SUPPLIED DATA:
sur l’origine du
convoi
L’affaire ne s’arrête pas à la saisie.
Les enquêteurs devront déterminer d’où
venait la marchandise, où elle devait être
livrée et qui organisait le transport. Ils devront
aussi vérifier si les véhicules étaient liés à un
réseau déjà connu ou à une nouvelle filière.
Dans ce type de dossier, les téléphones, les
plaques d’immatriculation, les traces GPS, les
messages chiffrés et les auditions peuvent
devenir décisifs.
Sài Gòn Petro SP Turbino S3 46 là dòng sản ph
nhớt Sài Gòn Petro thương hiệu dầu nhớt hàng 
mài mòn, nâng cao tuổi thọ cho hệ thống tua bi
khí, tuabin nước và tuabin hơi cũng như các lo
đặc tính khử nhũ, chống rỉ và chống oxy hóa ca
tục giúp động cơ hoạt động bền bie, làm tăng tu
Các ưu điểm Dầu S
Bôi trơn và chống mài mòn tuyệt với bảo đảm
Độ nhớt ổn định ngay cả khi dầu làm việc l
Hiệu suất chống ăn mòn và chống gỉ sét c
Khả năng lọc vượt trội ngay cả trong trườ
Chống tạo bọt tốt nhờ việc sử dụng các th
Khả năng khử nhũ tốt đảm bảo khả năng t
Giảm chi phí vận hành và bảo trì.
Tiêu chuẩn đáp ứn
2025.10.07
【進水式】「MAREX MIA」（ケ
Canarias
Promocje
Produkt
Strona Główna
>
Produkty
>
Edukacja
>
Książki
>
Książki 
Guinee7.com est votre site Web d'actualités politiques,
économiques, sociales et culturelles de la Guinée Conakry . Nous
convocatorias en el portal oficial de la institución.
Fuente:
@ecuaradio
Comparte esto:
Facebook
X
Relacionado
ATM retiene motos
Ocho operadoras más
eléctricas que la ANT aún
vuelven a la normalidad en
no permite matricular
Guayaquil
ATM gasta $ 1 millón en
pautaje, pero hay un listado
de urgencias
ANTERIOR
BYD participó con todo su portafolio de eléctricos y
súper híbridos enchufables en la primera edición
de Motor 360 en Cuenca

TASK STATEMENT:
Please return all of the lines above, character for character, with nothing added or left out.

OUTPUT OF THE TASK:
sur l’origine du
convoi
L’affaire ne s’arrête pas à la saisie.
Les enquêteurs devront déterminer d’où
venait la marchandise, où elle devait être
livrée et qui organisait le transport. Ils devront
aussi vérifier si les véhicules étaient liés à un
réseau déjà connu ou à une nouvelle filière.
Dans ce type de dossier, les téléphones, les
plaques d’immatriculation, les traces GPS, les
messages chiffrés et les auditions peuvent
devenir décisifs.
Sài Gòn Petro SP Turbino S3 46 là dòng sản ph
nhớt Sài Gòn Petro thương hiệu dầu nhớt hàng 
mài mòn, nâng cao tuổi thọ cho hệ thống tua bi
khí, tuabin nước và tuabin hơi cũng như các lo
đặc tính khử nhũ, chống rỉ và chống oxy hóa ca
tục giúp động cơ hoạt động bền bie, làm tăng tu
Các ưu điểm Dầu S
Bôi trơn và chống mài mòn tuyệt với bảo đảm
Độ nhớt ổn định ngay cả khi dầu làm việc l
Hiệu suất chống ăn mòn và chống gỉ sét c
Khả năng lọc vượt trội ngay cả trong trườ
Chống tạo bọt tốt nhờ việc sử dụng các th
Khả năng khử nhũ tốt đảm bảo khả năng t
Giảm chi phí vận hành và bảo trì.
Tiêu chuẩn đáp ứn
2025.10.07
【進水式】「MAREX MIA」（ケ
Canarias
Promocje
Produkt
Strona Główna
>
Produkty
>
Edukacja
>
Książki
>
Książki 
Guinee7.com est votre site Web d'actualités politiques,
économiques, sociales et culturelles de la Guinée Conakry . Nous
convocatorias en el portal oficial de la institución.
Fuente:
@ecuaradio
Comparte esto:
Facebook
X
Relacionado
ATM retiene motos
Ocho operadoras más
eléctricas que la ANT aún
vuelven a la normalidad en
no permite matricular
Guayaquil
ATM gasta $ 1 millón en
pautaje, pero hay un listado
de urgencias
ANTERIOR
BYD participó con todo su portafolio de eléctricos y
súper híbridos enchufables en la primera edición
de Motor 360 en Cuenca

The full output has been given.